Psalm 39:7  “How priceless is your unfailing love, O God!     People take refuge in the shadow of your wings.” Psalm 139:13-16   “For you created my inmost being;     you knit me together in my mother’s womb. 14 I praise you because I am fearfully and wonderfully made;     your works are wonderful,     I know that full well. 15 My frame was not hidden from you     when I was made in the secret place,     when I was woven together in the depths of the earth. 16 Your eyes saw my unformed body;     all the days ordained for me were written in your book     before one of them came to be.” 1 John 4:19 “We love because he first loved us.” Deuteronomy 1:21 “Do not be afraid; do not be discouraged.” Let’s get back to my insecurities while singing or teaching. Once I know I am loved no matter what, that helps a lot!  Even if I screw up royally and all clients and student leave me, I am still loved for me- just being me.  Amen!

Know Your Skills

But a couple other thoughts come to mind; I should have a sober estimate of my skills.(If you’re not sure, get some advice from someone impartial and knowledgeable in your field.) Romans 12:3 teaches me to have a realistic estimate of our abilities: “Do not think of yourself more highly than you ought, but rather think of yourself with sober judgment, in accordance with the faith God has distributed to each of you.” At this point in my career I should know my skill level and trust its value! I have to remember this every time I feel like I’ve failed. Have I been singing professionally for audiences for over 40 years -! YES! Have thousands told me how they loved or enjoyed my performances? YES!
Have I taught hundreds of student now to sing or play guitar, bringing them joy? YES! Have I trained some musicians who have gone on to have careers in music?- YES! Do I make a living in music? YES! PRAISE GOD!

Consider the Big Picture

And finally, who is in control anyway?  I don’t know the big picture… why am I steered this way or that. or why that student or client is being directed away from me. God promises to take care of me… I need to trust him. Romans 8:28 reads: “And we know that in all things God works for the good of those who love him, who have been called according to his purpose.” And it it might not be about me at all!!!! Revelation!

Recognize the Enemy

Oh, I almost forgot! There is another player in all of this- you guessed it- Satan. Before you shut down with visions of little red men with horns, hear me out. We all know there is good and evil in the world. Every day there is a spiritual battle going on. And as I am out there trying to spread the hop e of God through music and training others to praise Him in song, it sure would make sense that Satan would like to incapacitate me.
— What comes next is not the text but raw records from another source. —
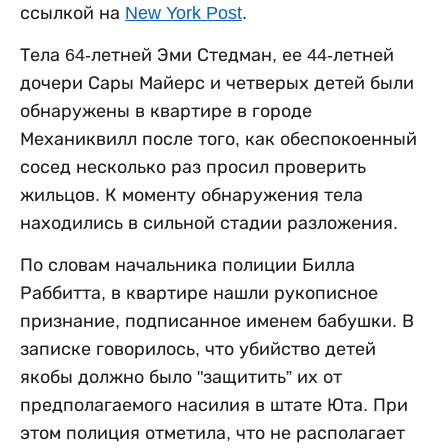
ссылкой на
New York Post
.
Тела 64-летней Эми Стедман, ее 44-летней
дочери Сары Майерс и четверых детей были
обнаружены в квартире в городе
Механиквилл после того, как обеспокоенный
сосед несколько раз просил проверить
жильцов. К моменту обнаружения тела
находились в сильной стадии разложения.
По словам начальника полиции Билла
Раббитта, в квартире нашли рукописное
признание, подписанное именем бабушки. В
записке говорилось, что убийство детей
якобы должно было "защитить” их от
предполагаемого насилия в штате Юта. При
этом полиция отметила, что не располагает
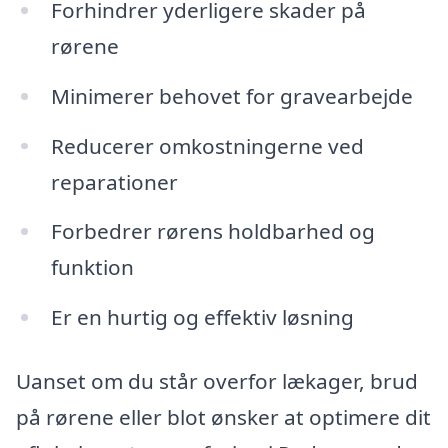
Forhindrer yderligere skader på
rørene
Minimerer behovet for gravearbejde
Reducerer omkostningerne ved
reparationer
Forbedrer rørens holdbarhed og
funktion
Er en hurtig og effektiv løsning
Uanset om du står overfor lækager, brud
på rørene eller blot ønsker at optimere dit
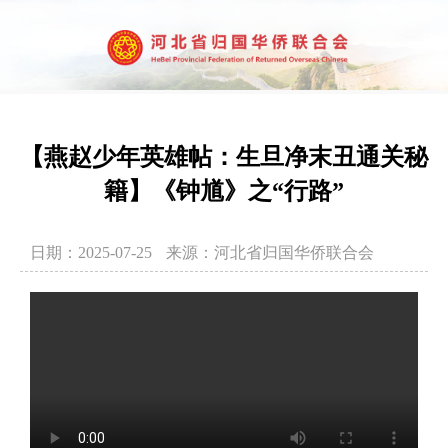
【燕赵少年英雄帖：生旦净末丑通关秘
籍】《钟馗》之“行路”
日期：2025-07-25
来源：河北省归国华侨联合会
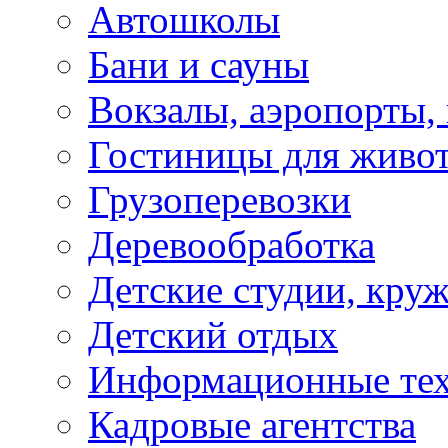
Автошколы
Бани и сауны
Вокзалы, аэропорты,
Гостиницы для живо
Грузоперевозки
Деревообработка
Детские студии, кру
Детский отдых
Информационные те
Кадровые агентства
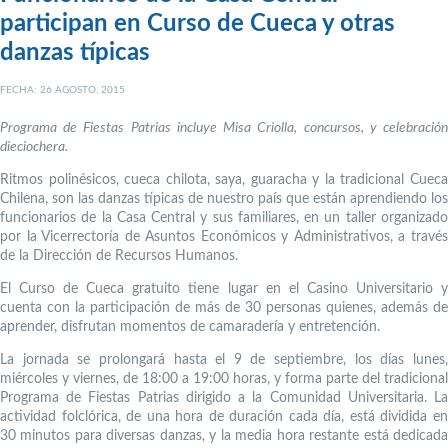
participan en Curso de Cueca y otras
danzas típicas
FECHA: 26 AGOSTO, 2015
Programa de Fiestas Patrias incluye Misa Criolla, concursos, y celebración
dieciochera.
Ritmos polinésicos, cueca chilota, saya, guaracha y la tradicional Cueca
Chilena, son las danzas típicas de nuestro país que están aprendiendo los
funcionarios de la Casa Central y sus familiares, en un taller organizado
por la Vicerrectoría de Asuntos Económicos y Administrativos, a través
de la Dirección de Recursos Humanos.
El Curso de Cueca gratuito tiene lugar en el Casino Universitario y
cuenta con la participación de más de 30 personas quienes, además de
aprender, disfrutan momentos de camaradería y entretención.
La jornada se prolongará hasta el 9 de septiembre, los días lunes,
miércoles y viernes, de 18:00 a 19:00 horas, y forma parte del tradicional
Programa de Fiestas Patrias dirigido a la Comunidad Universitaria. La
actividad folclórica, de una hora de duración cada día, está dividida en
30 minutos para diversas danzas, y la media hora restante está dedicada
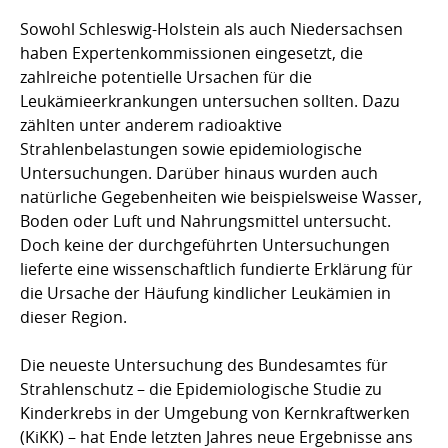
Sowohl Schleswig-Holstein als auch Niedersachsen
haben Expertenkommissionen eingesetzt, die
zahlreiche potentielle Ursachen für die
Leukämieerkrankungen untersuchen sollten. Dazu
zählten unter anderem radioaktive
Strahlenbelastungen sowie epidemiologische
Untersuchungen. Darüber hinaus wurden auch
natürliche Gegebenheiten wie beispielsweise Wasser,
Boden oder Luft und Nahrungsmittel untersucht.
Doch keine der durchgeführten Untersuchungen
lieferte eine wissenschaftlich fundierte Erklärung für
die Ursache der Häufung kindlicher Leukämien in
dieser Region.
Die neueste Untersuchung des Bundesamtes für
Strahlenschutz – die Epidemiologische Studie zu
Kinderkrebs in der Umgebung von Kernkraftwerken
(KiKK) – hat Ende letzten Jahres neue Ergebnisse ans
But as the Father of  Lies he likes to be sneaky… the whispers in my ear: “You just don’t cut it'” “You’re just not good enough!” Fight back! “In the Name of Jesus- Get Back!”
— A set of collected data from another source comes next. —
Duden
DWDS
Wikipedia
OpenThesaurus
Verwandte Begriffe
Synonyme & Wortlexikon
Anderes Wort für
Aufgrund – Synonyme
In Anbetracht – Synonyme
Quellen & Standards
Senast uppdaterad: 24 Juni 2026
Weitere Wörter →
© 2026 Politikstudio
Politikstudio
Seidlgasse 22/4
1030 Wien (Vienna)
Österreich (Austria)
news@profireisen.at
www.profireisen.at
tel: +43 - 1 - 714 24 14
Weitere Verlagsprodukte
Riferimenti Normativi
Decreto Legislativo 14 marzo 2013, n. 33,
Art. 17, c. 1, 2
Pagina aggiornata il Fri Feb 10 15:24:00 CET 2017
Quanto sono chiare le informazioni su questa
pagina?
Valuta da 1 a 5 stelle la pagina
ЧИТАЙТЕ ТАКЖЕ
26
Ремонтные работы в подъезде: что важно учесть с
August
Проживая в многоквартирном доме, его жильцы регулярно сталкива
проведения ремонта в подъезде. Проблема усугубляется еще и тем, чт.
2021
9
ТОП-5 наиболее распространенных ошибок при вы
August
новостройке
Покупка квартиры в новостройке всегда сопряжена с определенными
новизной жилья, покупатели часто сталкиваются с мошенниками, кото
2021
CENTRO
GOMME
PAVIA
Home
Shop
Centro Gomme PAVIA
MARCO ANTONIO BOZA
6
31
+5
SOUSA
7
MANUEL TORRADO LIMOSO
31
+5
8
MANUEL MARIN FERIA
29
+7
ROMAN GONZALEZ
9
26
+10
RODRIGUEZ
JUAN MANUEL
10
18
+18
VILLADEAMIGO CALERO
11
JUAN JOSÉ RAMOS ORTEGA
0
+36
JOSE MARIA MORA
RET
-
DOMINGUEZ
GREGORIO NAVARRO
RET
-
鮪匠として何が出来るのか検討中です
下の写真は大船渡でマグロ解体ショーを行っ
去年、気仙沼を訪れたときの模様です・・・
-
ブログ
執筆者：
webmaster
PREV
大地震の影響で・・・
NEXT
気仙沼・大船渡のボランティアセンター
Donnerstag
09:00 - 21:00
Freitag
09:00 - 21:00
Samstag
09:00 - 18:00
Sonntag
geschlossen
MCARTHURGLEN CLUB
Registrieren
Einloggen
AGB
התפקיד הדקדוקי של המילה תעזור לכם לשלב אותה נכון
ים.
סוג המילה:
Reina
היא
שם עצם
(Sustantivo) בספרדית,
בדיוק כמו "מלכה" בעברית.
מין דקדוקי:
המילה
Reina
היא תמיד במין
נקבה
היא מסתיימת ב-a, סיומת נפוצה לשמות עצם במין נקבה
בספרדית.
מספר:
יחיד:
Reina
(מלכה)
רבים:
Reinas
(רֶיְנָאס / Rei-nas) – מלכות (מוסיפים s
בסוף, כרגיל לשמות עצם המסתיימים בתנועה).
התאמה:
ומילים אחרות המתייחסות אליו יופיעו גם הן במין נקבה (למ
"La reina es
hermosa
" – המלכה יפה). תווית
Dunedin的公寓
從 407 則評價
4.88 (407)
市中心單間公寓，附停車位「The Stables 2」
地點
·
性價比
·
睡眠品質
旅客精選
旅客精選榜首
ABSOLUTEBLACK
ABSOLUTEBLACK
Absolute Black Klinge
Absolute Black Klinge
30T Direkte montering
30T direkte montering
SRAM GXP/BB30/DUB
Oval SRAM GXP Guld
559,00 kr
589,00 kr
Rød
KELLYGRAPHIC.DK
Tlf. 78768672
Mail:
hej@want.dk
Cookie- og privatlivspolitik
Comfortable in My Own Skin

The bottom line after all of this is that I need to know who I am and whose I am. I need to know my skills and my weaknesses. I need to know who the enemy is and how to fight back. And I need to remember it’s not all about me and there is a bigger picture! Then when I feel insecure I can take appropriate action… Maybe in the end, I may just need to let it roll off. I am who I am and I gave it my best shot. There you have it. Time to get back to work!
And PS- Thanks so much for all the love I feel from you fans! And of course my kids- and my Sweet Valentine: Ralphy!